Recommandations du FTDES face à la recrudescence des atteintes à l’environnement
Face à l’ampleur prise par les atteintes à l’environnement, le département de la justice environnementale du FTDES a formulé, dans le cadre de son rapport, une série de recommandations visant à faire respecter les droits à l’eau et à un environnement sain.
S’agissant de l’eau, le FTDES a souligné l’importance d’adopter une approche reposant sur le respect des droits de l’homme pour traiter les problématiques liées à l’eau potable, de fournir cette ressource en quantité et en qualité requises à tous les citoyens sans exception et d’abandonner l’expérience des associations hydrauliques dans le milieu rural en faveur d’une structure publique qui aura à gérer cette mission.
Le FTDES a également plaidé pour l’accélération de la promulgation du Code des eaux et du renouvellement du réseau de la SONEDE pour éviter les pertes qui représentent 40% des eaux acheminées via ce réseau.
Le forum a, en outre mis l’accent sur l’impératif de renforcer les sanctions contre le gaspillage et la surexploitation des ressources en eau tout en menant des audits de la consommation d’eau auprès des grands consommateurs et de repenser la politique de mobilisation des ressources en ravivant les méthodes traditionnelles de collecte et de stockage.
Pour faire respecter le droit des citoyens à un environnement sain, le FTDES a appelé à exhorter le ministère de l’Environnement à assumer ses responsabilités pour stopper l’hémorragie de la pollution environnementale et déclarer l’état d’urgence environnementale en se basant sur une carte de la pollution.
Il a souligné la nécessité de raccorder toutes les régions au réseau d’assainissement de généraliser le traitement tertiaire de l’eau pour réduire les dégâts liés aux eaux usées sur l’environnement et les revaloriser dans l’industrie et l’agriculture.

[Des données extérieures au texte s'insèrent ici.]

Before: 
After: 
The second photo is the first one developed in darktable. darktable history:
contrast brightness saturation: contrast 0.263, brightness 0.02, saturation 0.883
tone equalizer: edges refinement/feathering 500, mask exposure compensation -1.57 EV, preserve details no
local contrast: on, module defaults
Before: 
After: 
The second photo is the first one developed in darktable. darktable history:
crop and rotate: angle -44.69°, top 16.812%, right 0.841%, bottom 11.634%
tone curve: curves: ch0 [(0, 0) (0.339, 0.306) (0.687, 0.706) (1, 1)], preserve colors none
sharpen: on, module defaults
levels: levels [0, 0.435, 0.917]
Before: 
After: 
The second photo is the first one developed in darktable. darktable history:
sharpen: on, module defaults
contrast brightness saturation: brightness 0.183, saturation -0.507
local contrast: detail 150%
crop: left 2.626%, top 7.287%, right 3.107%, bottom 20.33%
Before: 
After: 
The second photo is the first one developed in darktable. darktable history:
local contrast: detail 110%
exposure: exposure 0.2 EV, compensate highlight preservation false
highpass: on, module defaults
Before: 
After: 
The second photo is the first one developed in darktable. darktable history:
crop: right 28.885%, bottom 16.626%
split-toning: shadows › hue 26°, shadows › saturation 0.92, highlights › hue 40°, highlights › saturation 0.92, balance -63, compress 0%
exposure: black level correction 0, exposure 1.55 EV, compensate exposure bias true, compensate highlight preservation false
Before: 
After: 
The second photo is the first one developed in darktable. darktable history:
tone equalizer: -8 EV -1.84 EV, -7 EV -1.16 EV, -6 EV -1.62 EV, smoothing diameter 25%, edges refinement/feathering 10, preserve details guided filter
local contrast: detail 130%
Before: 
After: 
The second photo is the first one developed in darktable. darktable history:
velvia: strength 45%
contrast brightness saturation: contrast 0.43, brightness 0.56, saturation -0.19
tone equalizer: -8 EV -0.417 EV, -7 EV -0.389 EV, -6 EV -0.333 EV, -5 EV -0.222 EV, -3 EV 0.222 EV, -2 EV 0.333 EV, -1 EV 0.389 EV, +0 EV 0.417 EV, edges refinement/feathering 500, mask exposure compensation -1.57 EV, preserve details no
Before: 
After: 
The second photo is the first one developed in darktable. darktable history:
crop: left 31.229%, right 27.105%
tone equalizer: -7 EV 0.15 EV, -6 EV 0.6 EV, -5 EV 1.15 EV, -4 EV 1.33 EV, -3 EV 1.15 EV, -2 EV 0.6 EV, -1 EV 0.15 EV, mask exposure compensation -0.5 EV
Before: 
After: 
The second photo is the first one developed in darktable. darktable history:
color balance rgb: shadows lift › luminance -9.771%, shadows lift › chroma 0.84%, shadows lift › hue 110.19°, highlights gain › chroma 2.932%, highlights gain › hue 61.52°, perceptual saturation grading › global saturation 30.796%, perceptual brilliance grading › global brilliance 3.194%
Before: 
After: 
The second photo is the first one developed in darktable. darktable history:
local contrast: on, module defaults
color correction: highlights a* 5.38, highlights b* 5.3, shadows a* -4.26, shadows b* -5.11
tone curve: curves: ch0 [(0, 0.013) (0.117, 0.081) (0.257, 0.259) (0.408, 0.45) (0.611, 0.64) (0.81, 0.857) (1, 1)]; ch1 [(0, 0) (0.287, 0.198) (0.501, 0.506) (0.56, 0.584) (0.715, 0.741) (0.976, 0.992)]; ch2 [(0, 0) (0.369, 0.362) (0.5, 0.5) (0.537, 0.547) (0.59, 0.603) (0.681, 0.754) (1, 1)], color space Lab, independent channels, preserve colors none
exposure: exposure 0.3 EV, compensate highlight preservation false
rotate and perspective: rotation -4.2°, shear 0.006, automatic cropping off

Le FTDES a aussi évoqué la nécessité de revoir le cadre législatif relatif aux sanctions liées à la pollution et d’activer le principe de responsabilité du pollueur-payeur, de décentraliser la gestion des déchets et le tri à la source pour réduire l’expansion des points noirs et alléger la pression sur les décharges et de réviser la loi sur la RSE en renforçant son aspect obligatoire.